Alden Penner, Nick Thorburn and Jamie Thompson went on to other collaborations and work (the latter two comprised the backbone of Islands, another Canadian indie-pop band that found some success in the U.S.), but thanks to an invitation from Arcade Fire (who opened for the Unicorns during parts of that fateful yearlong tour), have reunited for a small run of shows, playing with the Grammy winners at shows in Los Angeles and Brooklyn. The band’s quirky humor (a faux audience Twitter feed at the L.A. shows featured gems like “Reunions are always terrible,” while the set’s video projections included a Flying Toasters screen saver) is still on display, and the music feels as relevant as it did a decade ago.
amNewYork caught up with Penner to talk about reforming and prophesies.
Eleven years later, when you listen to “Who Will Cut Our Hair ?” what do you hear?
My voice is a little higher back then. [laughs] It just feels like me. ? I don’t really feel like it’s dusting off anything.
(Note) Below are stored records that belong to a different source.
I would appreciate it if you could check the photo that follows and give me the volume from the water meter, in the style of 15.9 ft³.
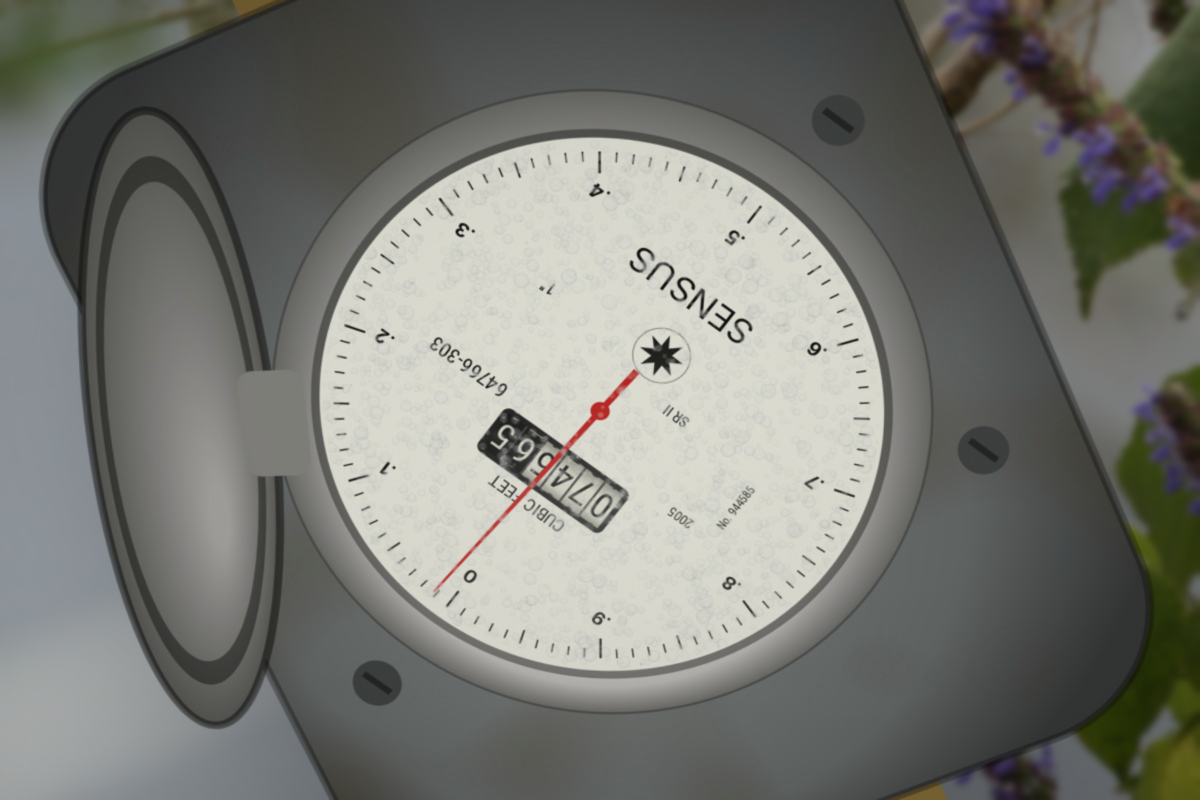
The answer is 74565.01 ft³
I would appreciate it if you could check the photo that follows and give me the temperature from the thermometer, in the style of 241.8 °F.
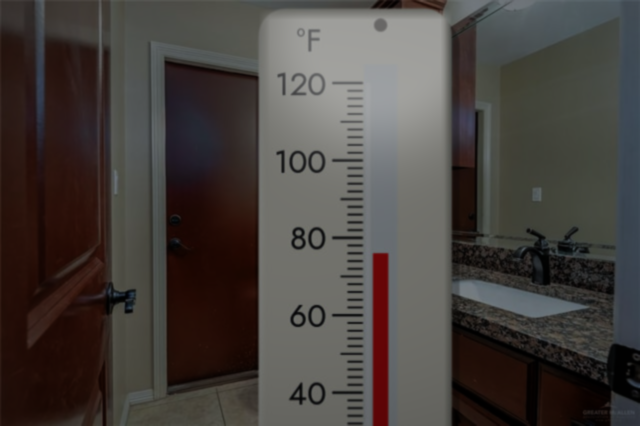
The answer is 76 °F
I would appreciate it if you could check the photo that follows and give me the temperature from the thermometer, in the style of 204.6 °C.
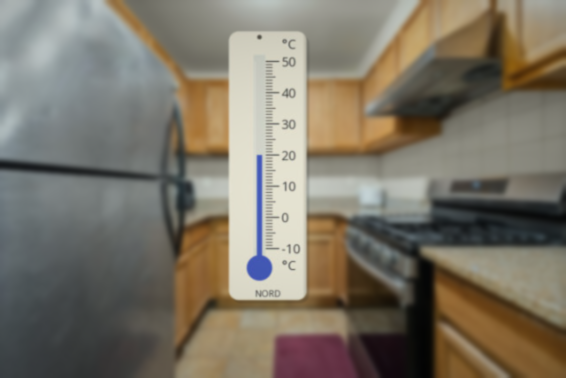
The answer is 20 °C
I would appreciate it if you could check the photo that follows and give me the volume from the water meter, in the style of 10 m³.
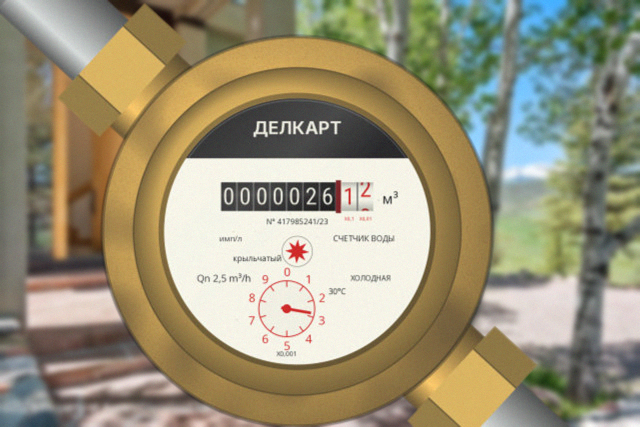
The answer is 26.122 m³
I don’t feel that much older. The youthful period of someone’s life kind of lasts well beyond what people ascribe to it in the music business. It’s not all about the 20s. It’s about being able to do that throughout their lifetime.
When an album that you create at the age of 20 is so loved, what is it like to revisit it and show it off to new potential fans?
It’s a different type of the same nervous emotion that comes from putting anything out there. When you’re going to play a show in front of 10 people, it causes a lot of anxiety and that’s normal. This is just on a different scale with different variables. Basically, it’s new insofar as it’s a bigger thing now, and Arcade Fire has become quite a phenomenon, but back then we were just friends having fun, going out and touring, and just being amazed that you can have a life like that.
The band’s final release was an EP called “2014.” Tell us this was planned all along.
It carries a sort of prophetic weight to it. Sometimes things become true by virtue of it being stated. It can be taken many different ways, but to me it’s significant enough to bring things together around that and create an anniversary.
IF YOU GO: The Unicorns open for Arcade Fire on Friday through Sunday at 7:30 p.m. at Barclays Center, 620 Atlantic Ave., Fort Greene, 917-618-6100, $30.50-$70.50.